There probably is some infection-fighting power in eating grapefruit (you don’t have to eat the seeds), although there is more in the extract than in the fresh fruit. To get the benefit of 5 grams (a little over a teaspoon) of extract, you would need to eat 1,000 grams (a little over 2 pounds) of fruit.
What About Grapefruit Seed Extract for Acne?
The kind of acne that is most likely to respond to grapefruit seed extract is rosacea, the kind of acne that breaks out across the center of the face. The problem in rosacea is not clogged pores. It is leaky capillaries that make the skin look red or purple when blood drains into surrounding tissues. Triggers for rosacea include too much sun, coming in from the cold, hot weather, cold weather, drinking alcohol, drinking hot beverages, drinking caffeinated beverages, humidity, indoor heat, medications that stimulate the skin, certain cosmetics, hot peppers, spices, barbecue, marinated meats, and dairy products. Not every one who has rosacea reacts to the triggers the same way.
Many people who have rosacea also have an infection with a strain of bacteria known as Helicobacter pylori. These bacteria colonize and form a film on the lining of the stomach. They keep from being dissolved by stomach acid by secreting urea. This kills cells in the lining of the stomach and gives them an anchor. The stomach attempts to get rid of the infection by secreting even more acid, which can cause ulcers of the stomach and duodenum.
Antibiotics (and antibacterials like grapefruit seed extract) are often useful for treating rosacea. When the Helicobacter bacteria in the duodenum are killed, the immune system in that part of the intestines no longer has to stay on high alert all the time. This information seems to transfer to the skin, where the immune system produces less of a reaction to allergy-causing substances.

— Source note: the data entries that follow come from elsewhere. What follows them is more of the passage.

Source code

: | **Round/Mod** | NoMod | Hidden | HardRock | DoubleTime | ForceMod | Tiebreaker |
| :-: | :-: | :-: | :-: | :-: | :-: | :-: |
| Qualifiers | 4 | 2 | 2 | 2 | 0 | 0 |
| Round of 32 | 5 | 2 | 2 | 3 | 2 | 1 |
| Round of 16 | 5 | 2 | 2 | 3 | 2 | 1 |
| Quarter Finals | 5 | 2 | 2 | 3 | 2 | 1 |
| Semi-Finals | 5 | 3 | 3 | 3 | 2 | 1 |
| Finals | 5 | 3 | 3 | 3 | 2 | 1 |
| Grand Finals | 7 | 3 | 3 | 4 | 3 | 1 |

In countries where nearly every one is exposed to Helicobacter all the time, bringing the infection under control often cures rosacea. In countries where nearly no one has Helicobacter infection, even if one happens to have both Helicobacter and rosacea, treating the infection usually does not help. Scientists don’t know the reason why. However, the worse the infection in the duodenum, the more likely rosacea is to clear up if antibacterials or antibiotics are administered.
Who Should Take Grapefruit Seed Extract for Acne?
If you have rosacea, you probably should not start eating large amounts of grapefruit to try to clear blemishes. Your skin might react to the acid in the fruit. However, you should try taking grapefruit seed extract, using the amount of extract recommended by the manufacturer. The small amount of extract in your mouth is unlikely to trigger a reaction in your skin.
There is no 100% guarantee that grapefruit seed extract will work. When it helps rosacea, it helps reduce tendency toward blemishes by killing Helicobacter. This is useful for up to 50% of people in Latin America, but only about 10% of people in most Asian countries. And because rosacea is caused by a combination of factors, grapefruit seed extract will probably only make it better. It is very rare for using grapefruit seed extract to effect a cure.
Still, it’s worth a try. Buy products from a company that offers a money-back guarantee, and allow at least 4 weeks for results.